Original television programming is one way to achieve the latter. Another is to use the accelerating number of LGBTQ-inclusive children’s books as starting points. Here are just a few of many possible ideas, which I offer with absolutely no inside information on whether any such things are in the works or if the authors would even be interested:
- I’ve said before that Kyle Lukoff’s Max and Friends series, about a young transgender boy and his classmates, would make a terrific foundation for an animated series. And while there are happily many young trans actors who could voice the main role, my dream casting (not only because of his acting skills, but because of the attention it would bring to the show) would be Elliot Page.
- Daniel Haack’s Prince & Knight, which is getting a sequel this year, feels like a natural fit. In my 2018 review, I even said the images have a “Disney-like” quality. Since Hulu’s The Bravest Knight focuses on a girl with two dads, and Prince & Knight focuses on the same-sex couple themselves, they seem sufficiently different.
- Lesléa Newman’s classic Heather Has Two Mommies has the name recognition to be a hit. Expand it into “Heather and Friends” or “Heather and Her World” and it could work as a series about the adventures of a young girl who just happens to have two mommies.
- The four-book Magic Misfits series by actor Neil Patrick Harris, about six friends and aspiring magicians (one of whom has two dads), seems ready-made for an ensemble-cast show, either animated or live action.
- Emma Donoghue’s two books about the Lotterys, the multiracial, multiethnic, neurodiverse family of two same-sex couples co-parenting seven children, has the kind of controlled chaos that could make it a fun television romp (or even a feature film).

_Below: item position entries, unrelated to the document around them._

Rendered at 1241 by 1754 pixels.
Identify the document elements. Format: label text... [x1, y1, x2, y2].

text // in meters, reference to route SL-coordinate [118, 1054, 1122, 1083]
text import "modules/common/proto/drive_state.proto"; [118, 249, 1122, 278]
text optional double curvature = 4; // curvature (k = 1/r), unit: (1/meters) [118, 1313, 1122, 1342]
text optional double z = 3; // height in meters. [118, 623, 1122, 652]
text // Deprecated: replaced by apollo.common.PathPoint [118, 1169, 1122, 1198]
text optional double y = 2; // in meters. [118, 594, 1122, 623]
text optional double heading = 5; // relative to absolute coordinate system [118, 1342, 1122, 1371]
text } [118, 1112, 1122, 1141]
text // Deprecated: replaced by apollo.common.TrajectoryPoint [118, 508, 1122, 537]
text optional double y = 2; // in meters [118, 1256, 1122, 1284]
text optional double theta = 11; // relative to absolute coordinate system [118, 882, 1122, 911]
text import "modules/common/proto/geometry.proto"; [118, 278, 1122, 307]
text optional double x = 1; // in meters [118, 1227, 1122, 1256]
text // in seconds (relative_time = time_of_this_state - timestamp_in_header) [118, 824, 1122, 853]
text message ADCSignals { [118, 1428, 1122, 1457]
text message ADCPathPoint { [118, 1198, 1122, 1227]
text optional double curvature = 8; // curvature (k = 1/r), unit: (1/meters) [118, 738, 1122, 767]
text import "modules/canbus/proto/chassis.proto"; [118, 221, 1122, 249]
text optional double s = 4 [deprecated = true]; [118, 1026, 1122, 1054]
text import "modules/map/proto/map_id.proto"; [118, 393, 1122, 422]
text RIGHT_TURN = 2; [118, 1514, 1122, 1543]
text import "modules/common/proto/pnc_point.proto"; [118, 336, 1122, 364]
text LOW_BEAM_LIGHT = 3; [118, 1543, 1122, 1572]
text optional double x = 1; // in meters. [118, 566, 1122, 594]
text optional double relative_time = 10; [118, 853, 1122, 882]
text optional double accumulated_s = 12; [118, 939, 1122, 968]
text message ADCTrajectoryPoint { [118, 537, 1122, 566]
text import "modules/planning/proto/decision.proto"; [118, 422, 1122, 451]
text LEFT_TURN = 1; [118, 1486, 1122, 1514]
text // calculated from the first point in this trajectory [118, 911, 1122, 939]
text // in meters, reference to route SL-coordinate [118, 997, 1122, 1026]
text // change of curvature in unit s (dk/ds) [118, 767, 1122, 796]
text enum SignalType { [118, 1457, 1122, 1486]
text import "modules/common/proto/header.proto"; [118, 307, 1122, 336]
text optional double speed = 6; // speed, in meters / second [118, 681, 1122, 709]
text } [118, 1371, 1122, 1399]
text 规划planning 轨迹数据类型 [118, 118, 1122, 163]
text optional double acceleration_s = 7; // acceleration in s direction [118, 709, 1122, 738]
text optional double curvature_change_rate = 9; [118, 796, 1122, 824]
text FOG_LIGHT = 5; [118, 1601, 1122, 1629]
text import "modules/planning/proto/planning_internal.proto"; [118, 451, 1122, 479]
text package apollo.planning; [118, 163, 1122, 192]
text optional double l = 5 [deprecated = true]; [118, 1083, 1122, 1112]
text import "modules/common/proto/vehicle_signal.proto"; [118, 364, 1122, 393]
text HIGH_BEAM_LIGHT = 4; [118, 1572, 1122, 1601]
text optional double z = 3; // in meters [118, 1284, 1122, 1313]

- Dana Allison Levy’s four books set in the universe of her Family Fletcher, which include a family with two dads and one with two moms, feel like they could translate into a live-action show for older kids and tweens.
I’d also love a show in which a two-mom family (preferably a family of color) and their kids fly around the galaxy in a spaceship meeting diverse people and aliens and learning STEM lessons each episode. Clearly there is no end of ideas; we just need the networks and streaming services to commit to increasing further the LGBTQ representation in children’s programming. Are they tuning in?